**OBJECTIVE:** Pick up the passage about making a mission directive fail and keep writing from the point where it stops.

**SELECTED EXTRACT:**

============================================================

It might seem that you could just have the 'go to buoy' directive rely on both the player being near the buoy and not being close to the contact, but this will not fail the directive upon nearing the contact. It just stays incomplete, as the player could still later turn around and go to the buoy.

There is a way, though: What you need to keep in mind here is that with a few exceptions the directive text doesn't really care what the underlying conditions are. So what you you can do is check against something else instead of the player getting too close to the contact, something that will positively fail the directive when you want it to.

One way is to place a very, very, very far away ship that is otherwise totally unrelated to the mission. You want a small one for this, that can't be seen over great distances, and you want to disable warp effects and make it stealthy, invisible etc. to prevent it from showing up anywhere. Then set it's arrival cue to when you want the 'go to buoy' directive to appear, and the departure cue to when the player gets close enough the contact for the directive to fail. Then all you need to do is have the directive event check against the far away ship being disabled, and the directive will appear the moment the far away ship arrives, and fail the moment it leaves the mission.

============================================================

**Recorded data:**
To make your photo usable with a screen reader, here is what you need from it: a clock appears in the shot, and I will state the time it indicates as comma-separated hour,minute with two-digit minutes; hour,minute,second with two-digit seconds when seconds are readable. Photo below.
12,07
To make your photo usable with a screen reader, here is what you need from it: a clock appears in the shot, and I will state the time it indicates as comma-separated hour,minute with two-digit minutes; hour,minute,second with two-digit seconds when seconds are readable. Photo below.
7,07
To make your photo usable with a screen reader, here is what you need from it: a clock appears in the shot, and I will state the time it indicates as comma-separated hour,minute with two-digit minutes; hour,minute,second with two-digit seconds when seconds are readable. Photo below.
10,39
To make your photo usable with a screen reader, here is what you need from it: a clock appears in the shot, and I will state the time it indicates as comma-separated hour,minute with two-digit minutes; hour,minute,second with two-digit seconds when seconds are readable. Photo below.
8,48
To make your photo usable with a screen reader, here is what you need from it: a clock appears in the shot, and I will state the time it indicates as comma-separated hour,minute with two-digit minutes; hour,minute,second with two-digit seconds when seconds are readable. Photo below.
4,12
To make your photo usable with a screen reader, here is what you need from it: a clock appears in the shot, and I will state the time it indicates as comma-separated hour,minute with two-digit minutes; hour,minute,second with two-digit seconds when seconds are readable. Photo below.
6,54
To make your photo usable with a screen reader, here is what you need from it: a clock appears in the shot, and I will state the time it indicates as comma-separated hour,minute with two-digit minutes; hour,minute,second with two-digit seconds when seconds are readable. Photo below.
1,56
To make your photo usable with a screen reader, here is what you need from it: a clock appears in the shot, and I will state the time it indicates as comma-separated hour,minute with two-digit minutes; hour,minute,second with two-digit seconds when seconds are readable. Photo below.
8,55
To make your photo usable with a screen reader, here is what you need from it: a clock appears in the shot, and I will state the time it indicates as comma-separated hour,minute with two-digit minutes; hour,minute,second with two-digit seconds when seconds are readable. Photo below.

============================================================

**ANSWER:**
The final touch then is to add an event that disables the far away ship if the player actually flies to the buoy and ignores the contact, letting the directive flash to completed if that happens.

Voila!

"Invisible ship" techniques like these are often recommended for beginner FREDers. However, there are many creative alternatives that involve slightly less hassle than making sure the player never notices strange "trigger ships". Remember also that the player can see these "invisible" ships arrive and depart in his Events log. Instead of using trigger ships, Volition used not >> is-event-true-delay conditions to force directive failure. In the example mentioned above, you could substitute this code.


Buoy Succesfully Reached Event:

-when
  - and
    - not
      -is-event-true-delay
       - 0
       - Player within 500m of unknown
    - <
       - distance
        - Alpha 1
        - Buoy
        - 500


As you can see, if the player comes within 500 units of the unknown, the event becomes permanently "failed", even if the player comes within 500 units of the buoy later.